Monday, July 6, 2020

It’s hot in the hallway where we do the afternoon prayers. The air conditioning is on, but light streams in through the tall windows looking out over the atrium. The space heats up. The man in front of me opens a window. Construction noise blasts in. Workers are finally finishing the flooring in the atrium, securing wood-like slabs over the sand that is over the plastic that is over whatever was there before they started. I think it was cement. It’s been so long that I don’t remember. The construction noise drowns out the prayers. The man in front of me quickly closes and latches the window. The prayers continue. The man who led the prayers for the past few months won’t be doing it for the next four weeks. For the past eleven months, he had been saying the Mourners’ Kaddish for someone close to him. A myth tells that very wicked people are punished for twelve months after death. Saying Kaddish for them alleviates that. We stop at eleven months.

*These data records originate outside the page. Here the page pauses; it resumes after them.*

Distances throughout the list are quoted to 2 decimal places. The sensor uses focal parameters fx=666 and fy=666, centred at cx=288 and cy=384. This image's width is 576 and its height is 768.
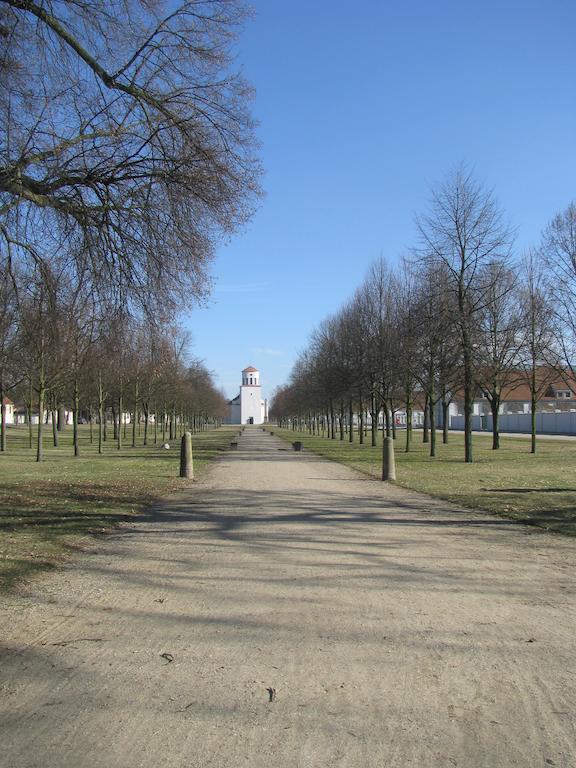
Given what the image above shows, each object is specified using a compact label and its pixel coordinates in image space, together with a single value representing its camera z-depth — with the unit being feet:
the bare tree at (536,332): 103.84
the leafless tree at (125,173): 29.35
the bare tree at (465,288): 85.46
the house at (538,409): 134.49
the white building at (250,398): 561.84
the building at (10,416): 321.52
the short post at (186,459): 59.77
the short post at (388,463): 58.75
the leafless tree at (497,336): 91.71
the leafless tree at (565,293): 89.54
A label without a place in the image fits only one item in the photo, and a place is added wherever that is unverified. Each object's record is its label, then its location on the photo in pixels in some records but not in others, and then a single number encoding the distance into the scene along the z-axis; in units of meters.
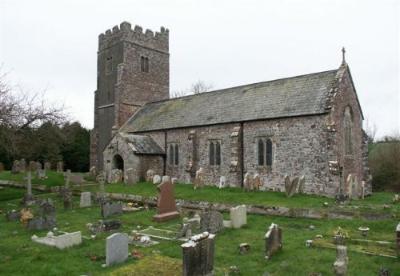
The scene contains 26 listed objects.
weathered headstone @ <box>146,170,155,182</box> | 25.38
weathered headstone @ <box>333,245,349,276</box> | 7.46
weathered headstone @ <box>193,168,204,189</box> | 21.55
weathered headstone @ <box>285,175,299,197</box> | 17.89
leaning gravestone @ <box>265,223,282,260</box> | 9.26
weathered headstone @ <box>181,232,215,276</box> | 7.20
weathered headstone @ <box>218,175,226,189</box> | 21.97
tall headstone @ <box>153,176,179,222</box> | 14.45
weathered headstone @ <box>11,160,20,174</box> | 32.06
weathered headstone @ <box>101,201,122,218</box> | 15.22
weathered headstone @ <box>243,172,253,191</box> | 19.88
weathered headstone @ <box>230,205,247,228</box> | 12.71
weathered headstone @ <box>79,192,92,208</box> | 18.14
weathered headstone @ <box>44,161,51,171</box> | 35.24
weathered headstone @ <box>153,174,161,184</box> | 23.86
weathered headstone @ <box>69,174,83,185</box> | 27.87
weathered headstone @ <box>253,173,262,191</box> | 20.09
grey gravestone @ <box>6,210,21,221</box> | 14.90
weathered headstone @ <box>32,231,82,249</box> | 10.37
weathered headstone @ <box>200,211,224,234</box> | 11.92
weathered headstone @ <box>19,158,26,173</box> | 32.65
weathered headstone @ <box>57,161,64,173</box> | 36.09
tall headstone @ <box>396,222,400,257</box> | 8.79
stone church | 19.00
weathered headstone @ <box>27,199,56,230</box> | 12.81
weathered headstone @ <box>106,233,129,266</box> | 8.88
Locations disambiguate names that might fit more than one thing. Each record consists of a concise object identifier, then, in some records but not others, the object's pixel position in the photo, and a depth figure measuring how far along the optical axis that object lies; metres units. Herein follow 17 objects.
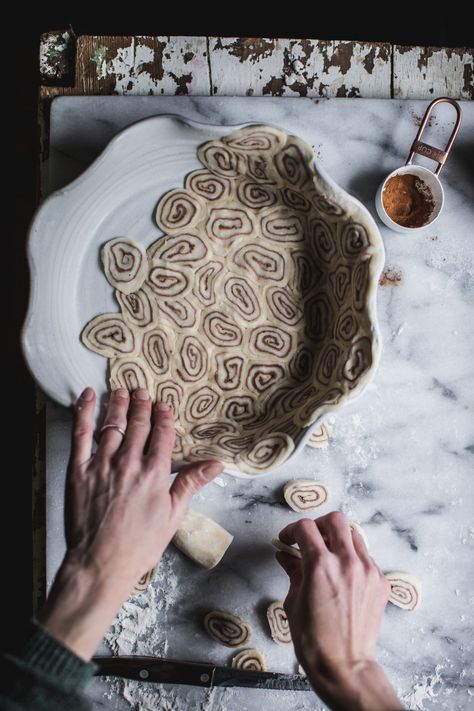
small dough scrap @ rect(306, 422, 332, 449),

We don’t want people to think that the person that we are mourning was wicked. At least that’s one of the myths. Twice as many stories have been told about what happens after death as there have been people to tell them. At most services, whoever leads the prayers says Kaddish. So the usual man isn’t doing it. Today, another coworker leads the prayers. No two people lead them in quite the same way. While the other leader’s chanting shifts among three pitches like a bugle call, this one rocks back and forth between two pitches a minor third apart. He also tends to pause at the end of phrases rather than barreling straight through. When he says the Kaddish, one of the verses is a lot longer. I have only caught some of the words that he adds. Afterwards, some of us look out the window. We admire the craftsmanship of the flooring and wonder what the final result will be. In the corner, one of the laborers is doing his own afternoon prayers. He has laid down a rug. He shifts between standing, kneeling, and bowing far forward so that his head touches the ground. Though they flow in different languages and in different directions, the building is suffused with prayers.